A estatização do ensino é, entre nós, uma constante desde a fundação da universidade pombalina nos finais do Séc. XVIII, quase contemporânea portanto da fundação da actual ordem da sociedade pelo primeiro plutocrata. O caso insólito do aparecimento de universidades privadas, há dois séculos rigidamente proíbidas pelo Estado, no momento em que a revolução socialista de 74 estatizava violentamente as instituições, as grandes empresas financeiras e até as propriedades fundiárias, seria o desmentido desse controlo se não acontecesse terem sido as universidades privadas condicionadas, na formação dos seus corpos docentes e nos seus programas escolares, de tal modo que não passam de extensões administrativas do Estado. O caso insólito da sua fundação reduziu-se, afinal, a um recurso da corporação universitária para pôr ao abrigo de algum excesso revolucionário os seus professores. Como, depois, os graus inferiores do ensino, em especial o secundário, sempre tratados com humilhante desdém, estão limitados pelo Ministério da Educação a transmitir os conhecimentos ministrados na universidade, fica controlada a totalidade do ensino escolar.

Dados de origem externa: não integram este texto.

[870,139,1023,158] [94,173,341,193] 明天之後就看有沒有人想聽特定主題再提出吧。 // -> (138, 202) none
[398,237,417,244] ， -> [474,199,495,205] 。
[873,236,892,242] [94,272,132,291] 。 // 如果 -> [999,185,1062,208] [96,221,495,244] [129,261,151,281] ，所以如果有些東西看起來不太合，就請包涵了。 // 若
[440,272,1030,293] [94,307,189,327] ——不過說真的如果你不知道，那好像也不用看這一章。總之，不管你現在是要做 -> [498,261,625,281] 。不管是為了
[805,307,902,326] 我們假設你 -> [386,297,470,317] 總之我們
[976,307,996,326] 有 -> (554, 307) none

O controlo dos meios de expressão pública faz-se segundo um processo que tem no condicionalismo da edição de livros um exemplo que pode servir de modelo.

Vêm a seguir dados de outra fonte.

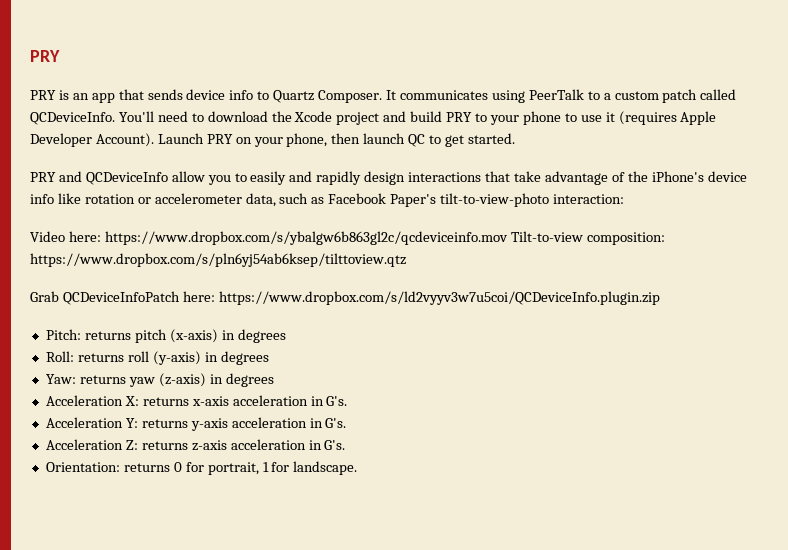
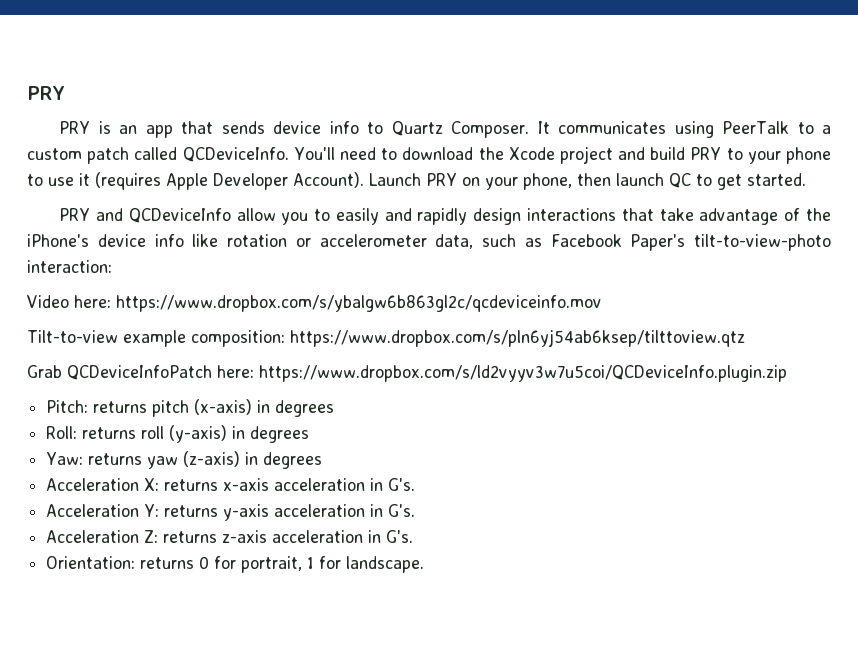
[510,231,583,242] Tilt-to-view -> [27,330,186,347] // Tilt-to-view example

Com efeito, o Estado socialista começa por se apossar do monopólio do fabrico de papel cuja distribuição rateia, por critérios flexíveis para se adaptarem às conveniências da planificação e cujo preço determina, como determina também, directamente ou através dos sindicatos, o preço da mão-de-obra tipográfica. O custo de editar um livro é assim elevado a preços que um autor não pode suportar, sendo forçado a solicitar a sua publicação a alguma empresa editorial a qual, por sua vez, só poderá suportar aqueles preços com o patrocínio de alguma instituição que, naturalmente subordinada aos interesses do Estado, só o concede mediante condições que põem nas suas mãos a escolha dos livros a editar e, depois, o controlo da sua distribuição e venda.

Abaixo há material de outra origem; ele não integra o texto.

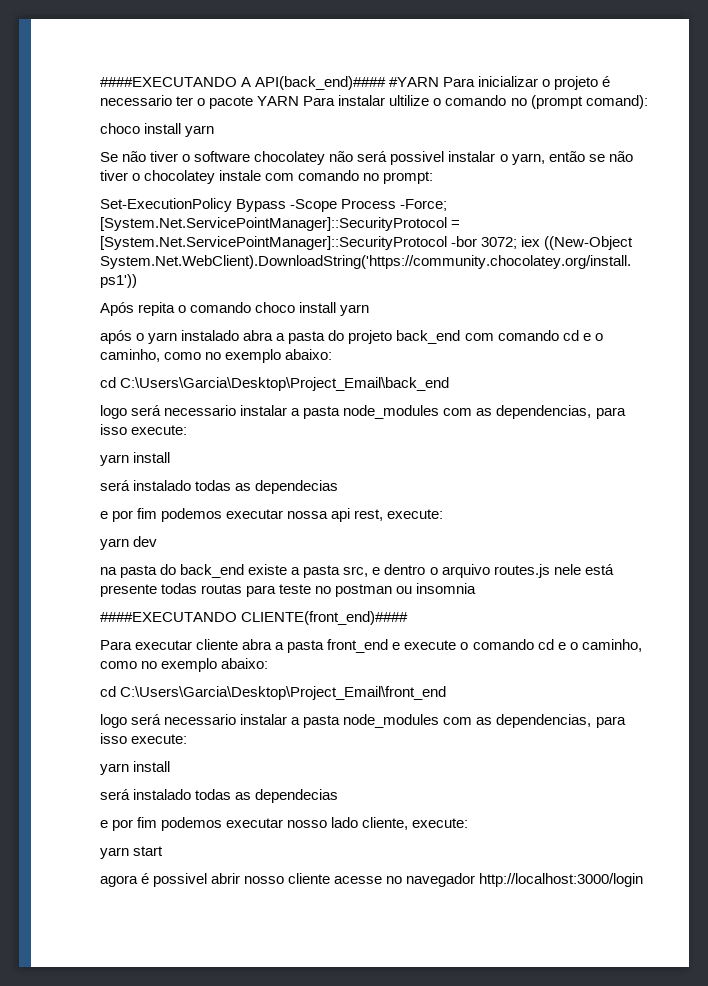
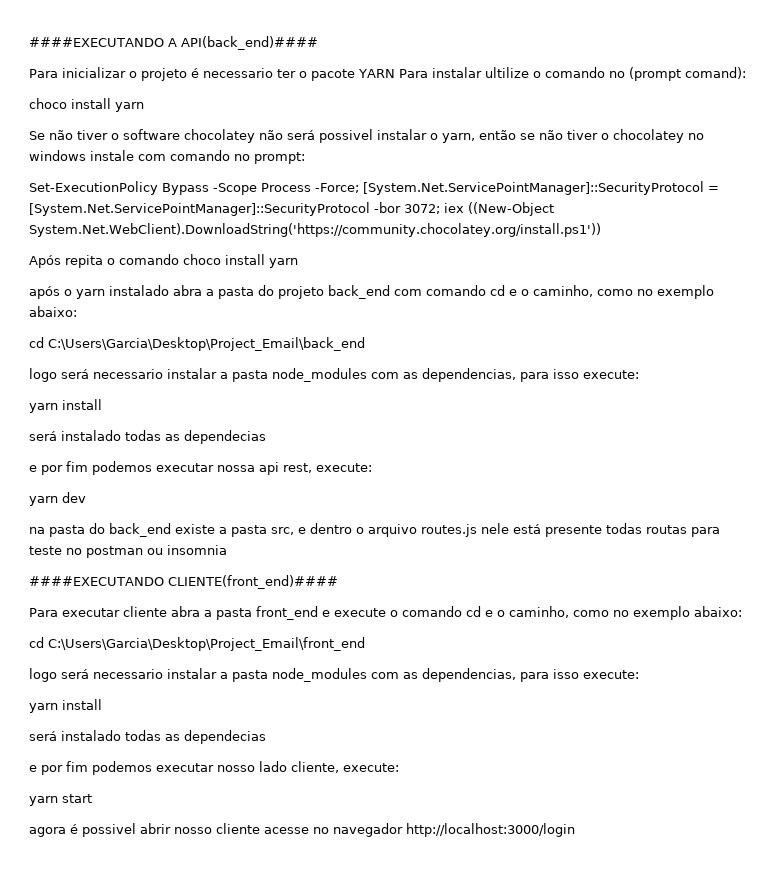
[389,77,440,87] #YARN -> (318, 43) //
(216, 177) none -> [688,133,704,140] [29,150,86,161] no windows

Quanto ao reconhecimento social, o seu monopólio para as obras de pensamento exerce-o a planificação mediante a censura.
O plutocrata observa tudo isto, que não pôs na revolução, e fica satisfeito. Aquele mundo do pensamento donde lhe vinham constantes, latentes ameaças, parece estar, enfim, dominado, amordaçado como dizia outrora Mário Soares. Mas na satisfação infiltra-se um indefinível mal-estar, uma vaga inquietação, uma espécie de pressentimento... Há qualquer coisa que lhe escapa (ob. cit., pp. 19-24).